Later in the week, I had the privilege of sitting next to a distinguished, older gentlemen on a flight back from Albany. He is 68, divorced, and an architect for a prestigious firm that is rebuilding downtown Durham. I was surprised by his age. He is dark-skinned and if I’d had to guess, I would have estimated 55. When I commented on this, he confided that he was quite frankly surprised to still be alive. Both of his parents died young; his father was in his thirties and his mother in her fifties. He saw everyday as a gift. His firm designed the Durham Bulls Park. He lives in a condominium downtown and loves what is happening in Durham. He has lived here since 1971. As we talked about the revitalization of downtown, I mentioned that there are still some areas that are quite dangerous like Liberty Street where my sister lives. His eyes widened and he said, “I have two grown children and I’ve always told them there are some places you never need to go. You just don’t. And Liberty Street is one of them.”
I called Catherina, Jerri’s case worker, and told her what happened. “We need to find Jerri a place to live in a safer neighborhood. She’s too vulnerable here. She’s too easy a target.”
“Well you know she’s on the waiting list for Stuart Heights. That’s actually the best place for her. The other places where she qualifies have had a lot of shootings. I don’t think we want to move her to a place where there are shootings.”
Duh. You think?
“I’ll check with one of my coworkers about other options. She really specializes in housing. Maybe there are some new options I don’t know about.”
In talking to Jerri about it, she raised Caramore as a possibility. The Caramore Community was an option I’d identified not long after Jerri moved to Durham. Its a structured program for people with mental illness which prepares them and transitions them back into the community. As part of the program, you work 30 hours a week, first for Caramore and then eventually you transition to a job in the community with an employer like Lowes, Target, or Whole Foods. When I first investigated Caramore, Jerri was not sold on the option. She was not sure she was physically able to work 30 hours a week. And she wasn’t that stable on her medications. But now the timing seems right.
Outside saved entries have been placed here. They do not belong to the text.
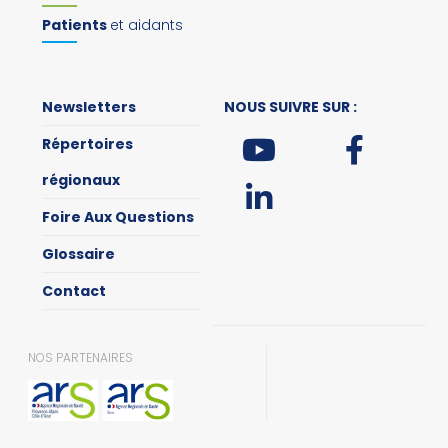
Patients
et aidants
Newsletters
NOUS SUIVRE SUR :
Répertoires
régionaux
Foire Aux Questions
Glossaire
Contact
NOS PARTENAIRES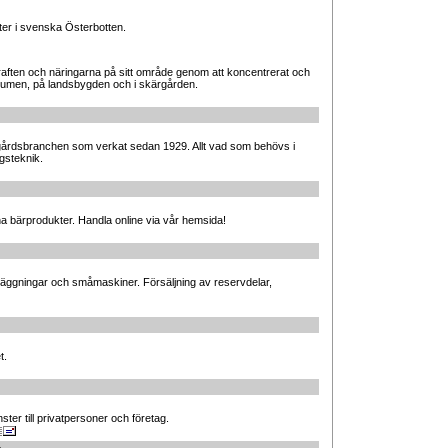
ter i svenska Österbotten.
kraften och näringarna på sitt område genom att koncentrerat och
centrumen, på landsbygden och i skärgården.
ädgårdsbranchen som verkat sedan 1929. Allt vad som behövs i
gsteknik.
na bärprodukter. Handla online via vår hemsida!
nläggningar och småmaskiner. Försäljning av reservdelar,
t.
nster till privatpersoner och företag.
She is mentally and physically healthier than I’ve seen her in years. She has an interest in working. She’s concerned about losing her disability but Caramore has financial advisors that work with members to ensure that doesn’t happen.
Caramore is located in Carrboro about a half hour from Durham. Joining the program would get Jerri out her neighborhood as she would be living on the Caramore campus. Telecare has been an absolute lifesaver from the perspective of getting Jerri stable and keeping her from homelessness. But they seem to be not so great at transitioning their clients to independence. Caramore excels at that and is a logical next step in Jerri’s recovery. Caramore would become her mental health provider from a Medicaid perspective and since Medicaid won’t cover both, we’d have to leave Telecare behind.
So this week, instead of succumbing to depression and wrapping herself up into a tight cocoon of despair like she did when her laptop was stolen, Jerri called and asked me for the phone number for Caramore. She spoke with the Admissions Director and then called me back.
“Would you like a birthday present, Terri?”
“Sure, whatcha got for me?”
“An appointment at Caramore on your birthday at 10 am. Can you take me?”